● **Exercise details**
Please write out the passage from the arbitral immunity case summary below, from "The doctrine of" to "administering arbitration procedures.", word for word.
+++ Text section
Univ. of Iowa Bd. of Regents v. Am. Arbitration Ass’n, No. 17-0949, 2019 BL 7069 (Iowa Ct. App. Jan. 09, 2019)

Modern Piping, Inc. (“Modern Piping”) and the University of Iowa, Board of Regents, and State of Iowa (“University”) entered into two construction contracts, both containing arbitration provisions.  Disputes arose related to each contract and Modern Piping filed a demand for arbitration with the American Arbitration Association (AAA).  The University filed an action against AAA, seeking to enjoin it from arbitrating the disputes.  AAA filed a motion for summary judgment on the grounds that arbitral immunity doctrine applied.  The district court granted AAA’s motion and the University appealed.

The doctrine of arbitral immunity provides that arbitrators are immune from liability for acts performed in their arbitral capacity and generally shields all functions which are integrally related to the arbitral process.  The doctrine applies to a claim against an arbitrator where the claim effectively seeks to challenge the decisional act of an arbitrator or arbitration panel.  The immunity extends to associations administering arbitration procedures.
++++++
+++ Entries supplied
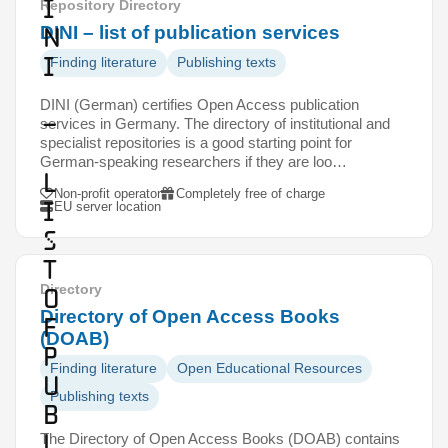
I
Repository Directory
N
DINI – list of publication services
I
Finding literature
Publishing texts
DINI (German) certifies Open Access publication
–
services in Germany. The directory of institutional and
specialist repositories is a good starting point for
German-speaking researchers if they are loo…
l
Non-profit operator
Completely free of charge
i
EU server location
s
t
Directory
o
Directory of Open Access Books
f
(DOAB)
p
Finding literature
Open Educational Resources
u
Publishing texts
b
l
The Directory of Open Access Books (DOAB) contains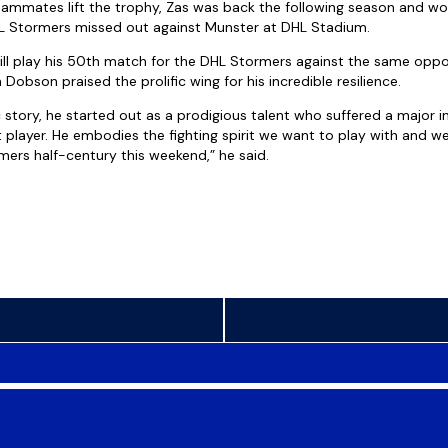
ammates lift the trophy, Zas was back the following season and wo
HL Stormers missed out against Munster at DHL Stadium.
will play his 50th match for the DHL Stormers against the same opp
obson praised the prolific wing for his incredible resilience.
c story, he started out as a prodigious talent who suffered a major 
player. He embodies the fighting spirit we want to play with and we 
mers half-century this weekend,” he said.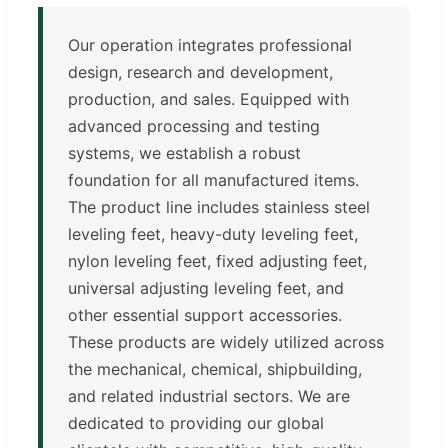
Our operation integrates professional
design, research and development,
production, and sales. Equipped with
advanced processing and testing
systems, we establish a robust
foundation for all manufactured items.
The product line includes stainless steel
leveling feet, heavy-duty leveling feet,
nylon leveling feet, fixed adjusting feet,
universal adjusting leveling feet, and
other essential support accessories.
These products are widely utilized across
the mechanical, chemical, shipbuilding,
and related industrial sectors. We are
dedicated to providing our global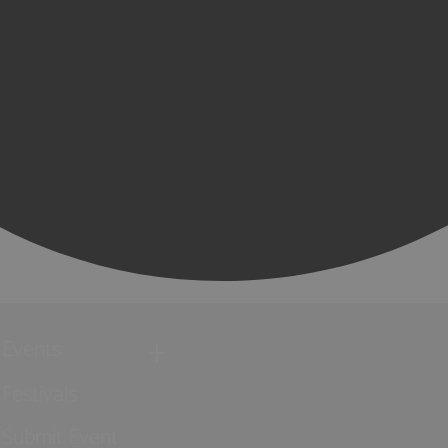
Events
Festivals
Submit Event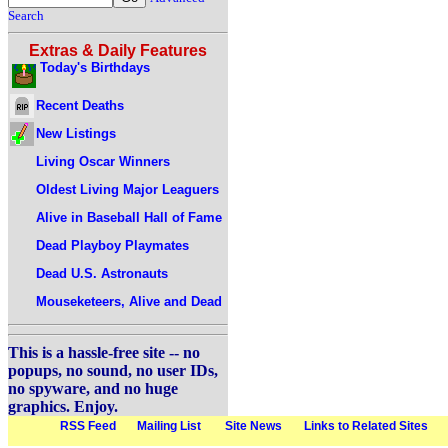
Search
Extras & Daily Features
Today's Birthdays
Recent Deaths
New Listings
Living Oscar Winners
Oldest Living Major Leaguers
Alive in Baseball Hall of Fame
Dead Playboy Playmates
Dead U.S. Astronauts
Mouseketeers, Alive and Dead
This is a hassle-free site -- no
popups, no sound, no user IDs,
no spyware, and no huge
graphics. Enjoy.
RSS Feed
Mailing List
Site News
Links to Related Sites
++++++
● **Answer box**
The doctrine of arbitral immunity provides that arbitrators are immune from liability for acts performed in their arbitral capacity and generally shields all functions which are integrally related to the arbitral process.  The doctrine applies to a claim against an arbitrator where the claim effectively seeks to challenge the decisional act of an arbitrator or arbitration panel.  The immunity extends to associations administering arbitration procedures.